- _TASK GOAL_
Tell how many lines in the listing below contain the word "jezelf", giving the number alone.

- _RECORDS TO PROCESS_
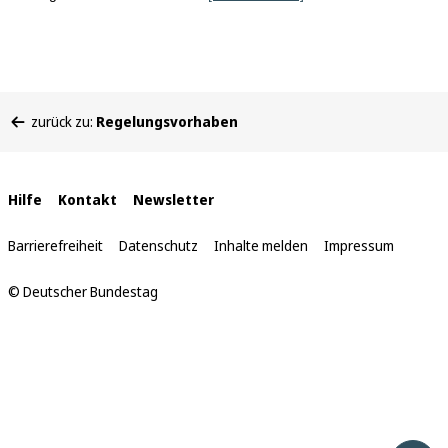
Sie
zurück zu:
Regelungsvorhaben
befinden
sich
hier:
Interne
Hilfe
Kontakt
Newsletter
Links
Barrierefreiheit
Datenschutz
Inhalte melden
Impressum
© Deutscher Bundestag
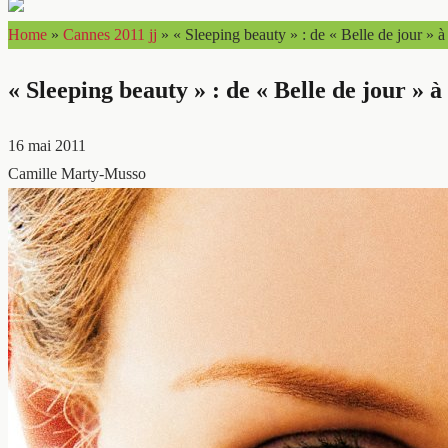
Home
»
Cannes 2011 jj
»
« Sleeping beauty » : de « Belle de jour » 
« Sleeping beauty » : de « Belle de jour » 
16 mai 2011
Camille Marty-Musso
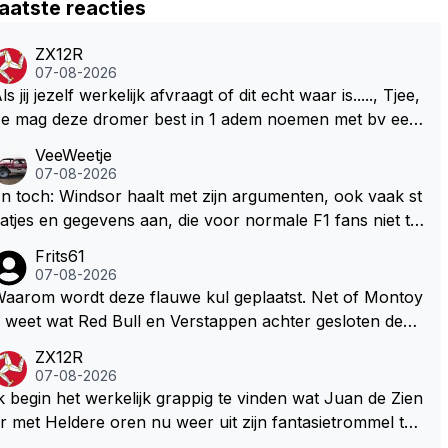
aatste reacties
ZX12R
07-08-2026
ls jij jezelf werkelijk afvraagt of dit echt waar is....., Tjee,
e mag deze dromer best in 1 adem noemen met bv een
ans Christian Andersen. Enorme drang naar voordrage
VeeWeetje
 uit eigen geest. Kan mij voorstellen dat je het leuk vindt
07-08-2026
prookjes te luisteren maar heb jij jezelf dan ook wel een
n toch: Windsor haalt met zijn argumenten, ook vaak st
 afgevraagd of de dappere boswachter werkelijk Roodk
atjes en gegevens aan, die voor normale F1 fans niet te
pje uit de buik van de boze wolff gesneden heeft?
erkrijgen of te snappen zijn. Iets met "cookies made of
Frits61
your own dough" 🤣
07-08-2026
aarom wordt deze flauwe kul geplaatst. Net of Montoy
 weet wat Red Bull en Verstappen achter gesloten deur
n bespreken.
ZX12R
07-08-2026
k begin het werkelijk grappig te vinden wat Juan de Zien
r met Heldere oren nu weer uit zijn fantasietrommel tov
s volslagen gek en spook in zijn eigen leg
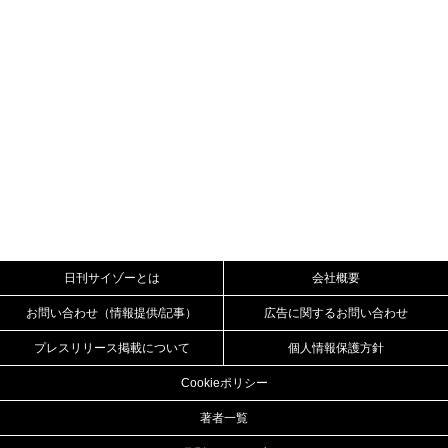
日刊サイゾーとは
会社概要
お問い合わせ（情報提供/記事）
広告に関するお問い合わせ
プレスリリース掲載について
個人情報保護方針
Cookieポリシー
著者一覧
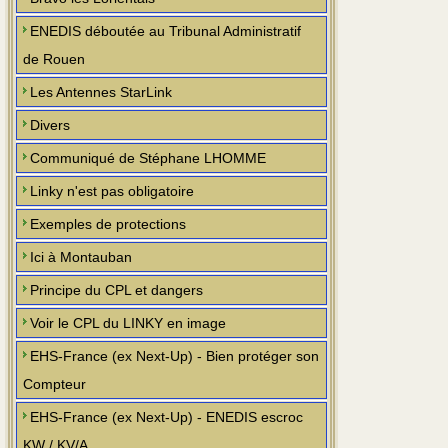
ENEDIS déboutée au Tribunal Administratif
de Rouen
Les Antennes StarLink
Divers
Communiqué de Stéphane LHOMME
Linky n'est pas obligatoire
Exemples de protections
Ici à Montauban
Principe du CPL et dangers
Voir le CPL du LINKY en image
EHS-France (ex Next-Up) - Bien protéger son
Compteur
EHS-France (ex Next-Up) - ENEDIS escroc
KW / KV/A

- _EXERCISE OUTPUT_
2